Return the entries exactly. Images are not part of the copy.

(Records from a data source)
__________________________________________________

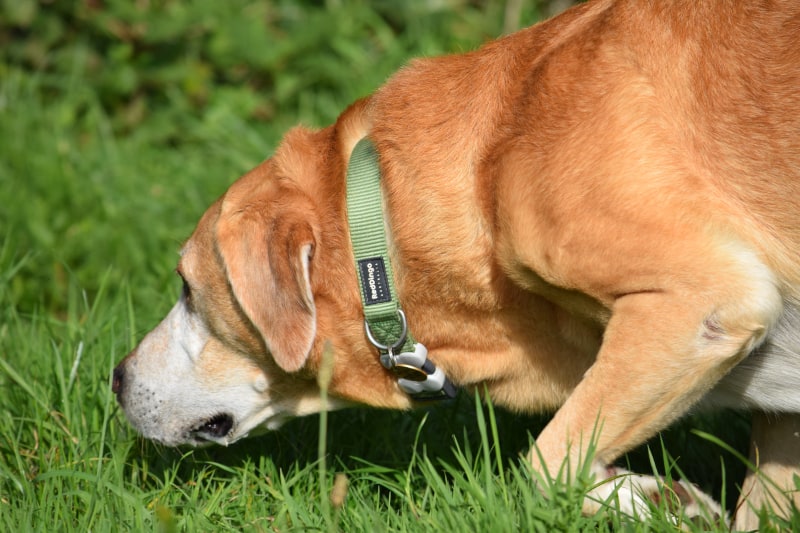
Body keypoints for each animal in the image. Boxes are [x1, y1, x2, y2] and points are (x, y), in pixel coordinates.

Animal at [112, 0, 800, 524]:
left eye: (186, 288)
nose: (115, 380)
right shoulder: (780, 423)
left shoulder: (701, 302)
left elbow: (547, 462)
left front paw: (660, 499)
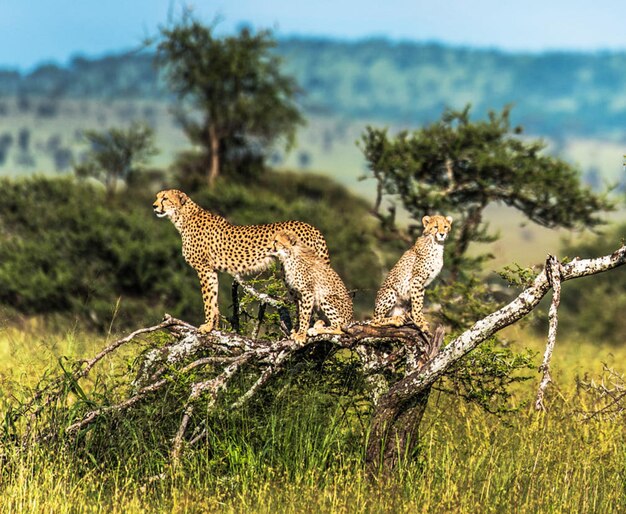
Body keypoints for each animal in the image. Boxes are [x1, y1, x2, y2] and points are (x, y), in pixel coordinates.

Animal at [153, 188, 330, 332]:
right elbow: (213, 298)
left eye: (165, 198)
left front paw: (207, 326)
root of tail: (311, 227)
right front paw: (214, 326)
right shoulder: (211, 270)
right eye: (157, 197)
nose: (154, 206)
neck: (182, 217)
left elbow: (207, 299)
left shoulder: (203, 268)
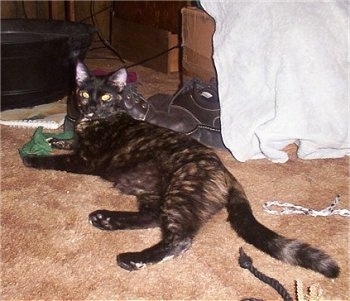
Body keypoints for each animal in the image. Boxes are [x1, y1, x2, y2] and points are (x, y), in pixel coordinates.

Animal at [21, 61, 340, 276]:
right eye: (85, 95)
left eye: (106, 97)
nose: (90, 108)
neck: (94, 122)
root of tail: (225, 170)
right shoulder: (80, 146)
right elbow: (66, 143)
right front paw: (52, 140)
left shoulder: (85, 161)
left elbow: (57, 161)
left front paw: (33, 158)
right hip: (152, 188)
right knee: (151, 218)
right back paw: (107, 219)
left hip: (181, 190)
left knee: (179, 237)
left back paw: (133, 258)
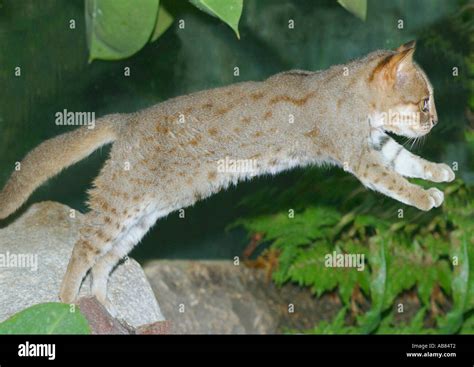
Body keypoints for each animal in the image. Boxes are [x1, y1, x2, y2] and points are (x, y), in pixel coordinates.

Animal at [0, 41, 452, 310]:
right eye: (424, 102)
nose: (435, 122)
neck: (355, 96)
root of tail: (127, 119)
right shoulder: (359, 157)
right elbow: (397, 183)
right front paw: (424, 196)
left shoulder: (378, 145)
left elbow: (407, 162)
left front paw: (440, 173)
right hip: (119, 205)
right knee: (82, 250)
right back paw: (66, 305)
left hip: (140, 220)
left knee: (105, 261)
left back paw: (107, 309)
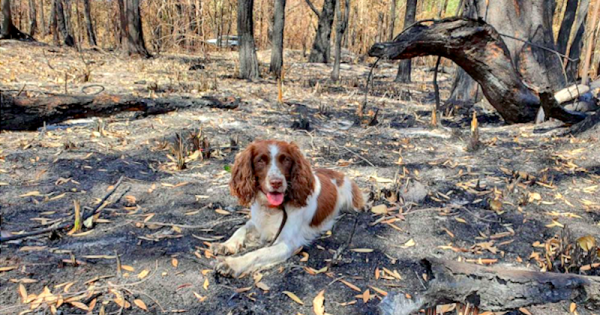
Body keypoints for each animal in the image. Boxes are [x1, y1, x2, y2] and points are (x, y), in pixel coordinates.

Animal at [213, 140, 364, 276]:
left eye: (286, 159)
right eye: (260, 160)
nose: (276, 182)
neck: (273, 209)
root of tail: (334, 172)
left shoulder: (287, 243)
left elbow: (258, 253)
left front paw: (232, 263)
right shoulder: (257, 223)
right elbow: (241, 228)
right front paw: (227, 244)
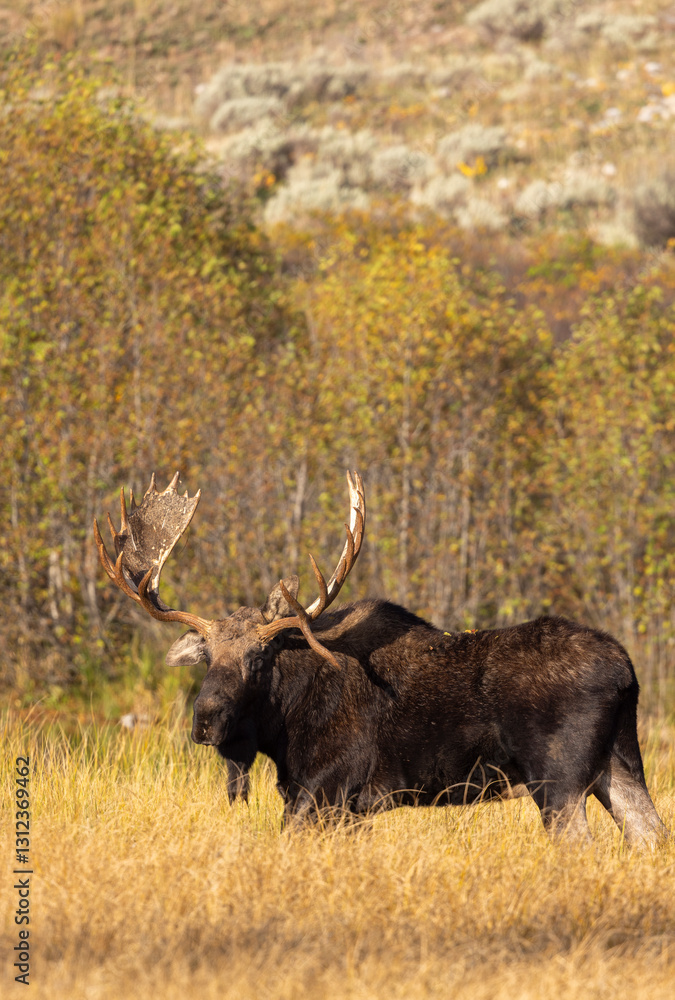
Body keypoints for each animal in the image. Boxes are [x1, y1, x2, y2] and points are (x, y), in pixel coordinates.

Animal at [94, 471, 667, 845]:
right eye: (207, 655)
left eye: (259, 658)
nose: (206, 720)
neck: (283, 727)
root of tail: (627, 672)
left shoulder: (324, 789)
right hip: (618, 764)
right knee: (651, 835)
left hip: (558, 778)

__________________________________________________

▶ _OUTPUT OF THE EXERCISE_:
Body keypoints for each animal in the image. Boxes are [x1, y1, x2, y2] and points are (x, y), in pixel coordinates.

Animal at [112, 0, 800, 524]:
left eye: (186, 288)
nose: (115, 380)
right shoulder: (780, 423)
left shoulder: (701, 302)
left elbow: (547, 462)
left front paw: (660, 499)
Body keypoints for each animal in the image. Boxes are [x1, y1, x2, y2] and points are (x, y), in pixel coordinates.

Animal at [153, 188, 330, 332]:
right elbow: (213, 298)
left eye: (165, 198)
left front paw: (207, 326)
root of tail: (311, 227)
right front paw: (214, 326)
right shoulder: (211, 270)
right eye: (157, 197)
nose: (154, 206)
neck: (182, 217)
left elbow: (207, 299)
left shoulder: (203, 268)
Body keypoints for each animal in the image. Boxes are [x1, y1, x2, y2] and points are (x, y), in pixel coordinates.

Animal at [21, 61, 340, 276]:
right eye: (85, 95)
left eye: (106, 97)
nose: (90, 108)
neck: (94, 122)
root of tail: (225, 170)
right shoulder: (80, 146)
right elbow: (66, 143)
right front paw: (52, 140)
left shoulder: (85, 161)
left elbow: (57, 161)
left front paw: (33, 158)
right hip: (152, 188)
right knee: (151, 218)
right back paw: (107, 219)
left hip: (181, 190)
left knee: (179, 237)
left back paw: (133, 258)
Body keypoints for each animal in the image. Boxes are [x1, y1, x2, y2] and points are (x, y), in pixel coordinates.

Animal at [0, 41, 452, 310]:
right eye: (424, 102)
nose: (435, 122)
neck: (355, 96)
root of tail: (127, 119)
right shoulder: (359, 157)
right elbow: (397, 183)
right front paw: (424, 196)
left shoulder: (378, 145)
left elbow: (407, 162)
left front paw: (440, 173)
right hip: (119, 205)
right knee: (82, 250)
right back paw: (66, 305)
left hip: (140, 220)
left knee: (105, 261)
left back paw: (107, 309)
Body keypoints for each animal in the image. Boxes are [x1, y1, x2, y2] and points are (x, y), in pixel coordinates.

Animal at [213, 140, 364, 276]:
left eye: (286, 159)
right eye: (260, 160)
nose: (276, 182)
neck: (273, 209)
root of tail: (334, 172)
left shoulder: (287, 243)
left elbow: (258, 253)
left front paw: (232, 263)
right shoulder: (257, 223)
right elbow: (241, 228)
right front paw: (227, 244)
Body keypoints for each animal in the image. Boxes are [x1, y1, x2, y2] and points are (x, y), in pixel coordinates.

Animal at [94, 471, 667, 845]:
right eye: (207, 655)
left eye: (259, 658)
nose: (206, 720)
neck: (283, 727)
root of tail: (627, 672)
left shoulder: (324, 789)
right hip: (618, 764)
right knee: (651, 835)
left hip: (558, 778)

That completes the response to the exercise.